Work instructions: Only the lines with "output" in the entries below belong in the answer; please copy them.

--- Supplied material Enclosed Below ---

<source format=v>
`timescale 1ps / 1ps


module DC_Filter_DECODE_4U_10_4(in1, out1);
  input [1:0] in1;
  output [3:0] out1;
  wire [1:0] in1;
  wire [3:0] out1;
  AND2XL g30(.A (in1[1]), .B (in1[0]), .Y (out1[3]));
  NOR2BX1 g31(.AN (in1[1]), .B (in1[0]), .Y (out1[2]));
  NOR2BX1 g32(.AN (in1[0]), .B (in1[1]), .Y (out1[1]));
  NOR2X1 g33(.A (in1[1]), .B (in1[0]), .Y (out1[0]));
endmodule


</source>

--- End of Enclosed Supplied material ---
--- Supplied material Enclosed Below ---

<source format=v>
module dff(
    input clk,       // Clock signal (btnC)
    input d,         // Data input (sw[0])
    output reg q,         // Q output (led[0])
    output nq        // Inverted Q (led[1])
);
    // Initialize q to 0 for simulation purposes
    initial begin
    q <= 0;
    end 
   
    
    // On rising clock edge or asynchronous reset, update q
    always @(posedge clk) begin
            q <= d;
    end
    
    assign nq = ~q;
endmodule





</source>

--- End of Enclosed Supplied material ---
--- Supplied material Enclosed Below ---

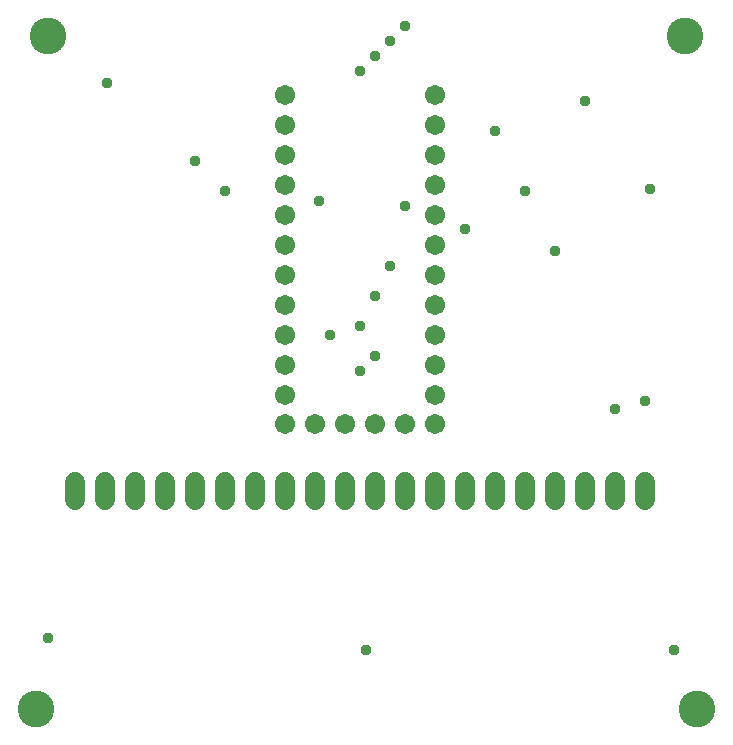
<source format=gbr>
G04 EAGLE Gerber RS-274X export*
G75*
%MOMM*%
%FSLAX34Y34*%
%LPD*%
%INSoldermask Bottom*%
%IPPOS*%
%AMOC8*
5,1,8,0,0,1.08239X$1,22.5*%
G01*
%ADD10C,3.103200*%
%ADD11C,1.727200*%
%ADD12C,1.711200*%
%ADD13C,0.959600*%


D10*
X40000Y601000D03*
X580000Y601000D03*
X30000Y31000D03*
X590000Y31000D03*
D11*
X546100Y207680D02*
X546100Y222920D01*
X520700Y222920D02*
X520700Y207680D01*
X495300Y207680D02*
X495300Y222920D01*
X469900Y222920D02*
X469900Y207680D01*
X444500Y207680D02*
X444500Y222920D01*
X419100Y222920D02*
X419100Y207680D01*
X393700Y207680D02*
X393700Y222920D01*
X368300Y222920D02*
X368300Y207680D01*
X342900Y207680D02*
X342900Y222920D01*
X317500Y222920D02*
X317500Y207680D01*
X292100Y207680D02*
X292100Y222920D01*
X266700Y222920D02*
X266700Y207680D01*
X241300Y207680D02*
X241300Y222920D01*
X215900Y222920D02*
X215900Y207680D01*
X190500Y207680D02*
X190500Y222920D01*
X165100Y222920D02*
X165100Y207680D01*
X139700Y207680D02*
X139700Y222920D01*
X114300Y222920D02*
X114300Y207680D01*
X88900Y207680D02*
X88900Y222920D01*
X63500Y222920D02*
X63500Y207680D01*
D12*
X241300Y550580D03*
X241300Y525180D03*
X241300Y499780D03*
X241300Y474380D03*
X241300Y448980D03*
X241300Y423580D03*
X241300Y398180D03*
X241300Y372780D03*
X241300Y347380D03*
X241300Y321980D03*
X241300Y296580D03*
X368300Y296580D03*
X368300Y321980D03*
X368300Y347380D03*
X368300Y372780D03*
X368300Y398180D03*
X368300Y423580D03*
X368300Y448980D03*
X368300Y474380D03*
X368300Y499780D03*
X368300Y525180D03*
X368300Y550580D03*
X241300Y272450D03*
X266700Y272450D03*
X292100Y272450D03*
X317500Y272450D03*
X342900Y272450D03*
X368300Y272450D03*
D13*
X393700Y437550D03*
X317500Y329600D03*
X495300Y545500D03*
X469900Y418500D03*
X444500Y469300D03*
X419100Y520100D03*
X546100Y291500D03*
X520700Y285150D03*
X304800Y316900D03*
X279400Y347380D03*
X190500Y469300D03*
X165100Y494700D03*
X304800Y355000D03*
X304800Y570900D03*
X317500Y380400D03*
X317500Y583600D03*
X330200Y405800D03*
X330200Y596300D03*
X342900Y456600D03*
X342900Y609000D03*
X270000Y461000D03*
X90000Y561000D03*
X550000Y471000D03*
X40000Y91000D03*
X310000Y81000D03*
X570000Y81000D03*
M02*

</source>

--- End of Enclosed Supplied material ---

Answer for the task:
  output [3:0] out1;
    output reg q,         // Q output (led[0])
    output nq        // Inverted Q (led[1])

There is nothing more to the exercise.